Cell-bound complement activation products (CB-CAPs) are sensitive and specific biomarkers in the differential diagnosis of systemic lupus erythematosus (SLE) and other rheumatic diseases, as demonstrated in studies that enrolled patients from tertiary care centers. We sought to evaluate now the usefulness of CB-CAPs, as part of a multi-analyte assay, in the setting of community rheumatologists.

We conducted a longitudinal, case-control, retrospective review of medical charts of patients for whom a multi-analyte assay with algorithm (MAAA) test was performed in 2014. The selected patients represented a difficult to diagnose population based on standard-of-care immunological tests, inasmuch all patients were ANA positive, anti-dsDNA and anti-Smith negative, and negative for five other autoantibodies (CENP, Jo-1, La, Scl-70, and MCV). The study population consisted of 23 pairs of matched cases (positive MAAA test results) and controls (negative MAAA test results); cases and controls were matched by gender, treating rheumatologist, date of testing (within 90 days), and ANA status (positive or strong positive). Features of SLE, physician diagnosis, and medications were recorded via medical chart review at two time points approximately a year apart, as all patients had remained in the care of the same rheumatologist for 9-12 months after the test was performed.

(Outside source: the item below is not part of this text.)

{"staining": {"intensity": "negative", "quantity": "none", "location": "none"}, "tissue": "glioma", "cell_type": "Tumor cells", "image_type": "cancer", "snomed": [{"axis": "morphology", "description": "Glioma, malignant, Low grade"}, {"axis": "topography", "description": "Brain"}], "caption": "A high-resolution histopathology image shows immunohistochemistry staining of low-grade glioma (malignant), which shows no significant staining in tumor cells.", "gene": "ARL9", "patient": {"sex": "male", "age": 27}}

Overall, 20 of the 23 cases (87%) and 4 of the 23 controls (17%) were diagnosed with SLE by the treating rheumatologist (test sensitivity=83%; specificity=86%, Table). Anti-rheumatic medications were used in a higher percentage of cases than controls (83% vs. 35% at baseline, p=0.002), suggesting that MAAA positive patients were treated more aggressively, possibly leading to an improvement of the physician’s global assessment (from 1.26 ± 0.87 at baseline to 0.70 ± 0.73 at the second time point (p=0.042), on a 0 to 3 scale, for the 11 cases for whom it was recorded). The ACR score at baseline was higher for cases than controls (average 2.9 vs. 2.3, p=0.044) and more cases than controls (43% vs. 17%) fulfilled 4 American College of Rheumatology (ACR) classification criteria of SLE, as expected. However, sensitivity of the of the MAAA test was higher than sensitivity of the ACR classification criteria (p=0.006) (Table). More patients who met the ACR classification criteria had elevated CB-CAPs, compared to patients who did not (43% vs. 22%), consistent with previous studies.

In this study that included particularly difficult to diagnose patients drawn from a population treated by community rheumatologists, the MAAA test demonstrated sensitivity and specificity comparable to previously published results. CB-CAPs and the MAAA test may be helpful for the diagnosis of SLE especially when current standard-of-care immunological tests and clinical features are insufficient.